Family Guy had a somewhat meandering plot, but I tend not to care so much about that as long as they keep the jokes coming, which they did. What made me laugh the most was Stewie trying to watch Mr. Belvedere when people were talking, but I also liked Adam West's fight with the Noid, Kermit the Frog as Deep Throat, and Chris lecturing his parents on marijuana. And while I totally saw the Scarecrow and Mrs. King gag coming, it was still hilarious. Definitely a reference-heavy episode, but that's often what FG does best.

Also last night, [livejournal.com profile] bethje and I watched Ginger Snaps Back: The Beginning. It was kind of an odd concept, because it had the same actresses from the first two movies playing characters with the same names, the same relationship (i.e., sisters), and similar personalities to the characters in the first two films, yet they were living in the early nineteenth century. I guess it's kind of like how there are a bunch of different Links and Zeldas in the Zelda games. The characters' speech patterns struck me as possibly being too modern, but I really don't know for sure how people talked in nineteenth-century Canada.

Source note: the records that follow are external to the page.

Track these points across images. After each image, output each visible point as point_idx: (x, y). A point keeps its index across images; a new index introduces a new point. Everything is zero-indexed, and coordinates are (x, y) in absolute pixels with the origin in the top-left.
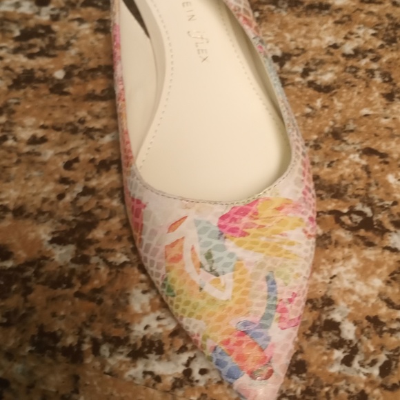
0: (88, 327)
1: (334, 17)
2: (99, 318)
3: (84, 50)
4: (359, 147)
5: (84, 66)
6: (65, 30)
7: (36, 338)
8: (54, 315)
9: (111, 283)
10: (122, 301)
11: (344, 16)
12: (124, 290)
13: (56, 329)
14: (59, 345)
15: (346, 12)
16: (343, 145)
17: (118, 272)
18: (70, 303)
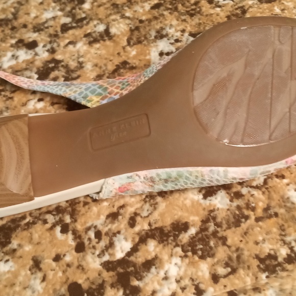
0: (285, 235)
2: (286, 225)
3: (95, 61)
5: (106, 72)
6: (67, 55)
7: (262, 266)
8: (257, 243)
9: (269, 198)
10: (289, 205)
12: (282, 197)
13: (268, 251)
14: (280, 259)
17: (267, 188)
18: (259, 229)
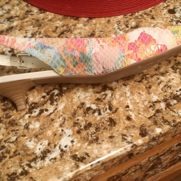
0: (22, 163)
1: (17, 29)
2: (23, 158)
7: (9, 179)
8: (8, 168)
9: (17, 147)
10: (25, 148)
11: (20, 27)
12: (23, 145)
13: (13, 171)
14: (18, 174)
17: (17, 142)
18: (10, 162)
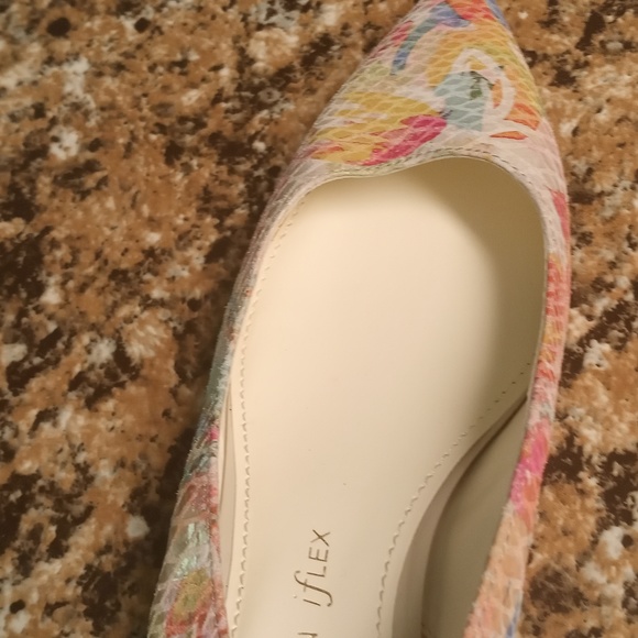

It seems like my recent posts haven't been getting very many comments. Yeah, I know I probably haven't been commenting on YOUR posts, either, but I'm trying to catch up.

Date: 2006-04-10 06:34 pm (UTC)
From: [identity profile] bec-87rb.livejournal.com
Well, clearly time to start making stuff up, a little subplot in your life, totally made up, though.

Start with teasers ".. oh and noticed that someone was following me all day! I know that's silly, but I saw the same elderly couple in three different places where I was .....so, anyway..."

Date: 2006-04-11 06:43 pm (UTC)
From: [identity profile] vovat.livejournal.com
But if no one comments on real things, what makes you think they'd comment on imaginary ones?

Date: 2006-04-10 10:45 pm (UTC)
From: [identity profile] kristenjarrod.livejournal.com
Family Guy last night was great. I loved Stewie watching Mr. Belvidere the best. Was he screaming the theme song? I can't remember the theme song to that show.

Date: 2006-04-11 06:50 pm (UTC)
From: [identity profile] vovat.livejournal.com
Yeah, that was definitely the theme song. I don't remember the words or anything, but I remember basically how it sounded.

Date: 2006-04-11 11:30 am (UTC)
From: [identity profile] revme.livejournal.com
It's one of those things where with the Family Guy ep, I noticed that it really did have a lot of more referential gags, and that it was sort of a "see!" for all the folks who say Family Guy uses references as a substitute for real humor, but, y'know, it was funny, so I don't care.

Date: 2006-04-11 06:51 pm (UTC)
From: [identity profile] vovat.livejournal.com
I know what you mean. It sometimes seems like, if the reference itself is kind of funny (like the Noid), they can get away with not doing much of an actual joke. Like you, though, I don't particularly care, as long it makes me laugh.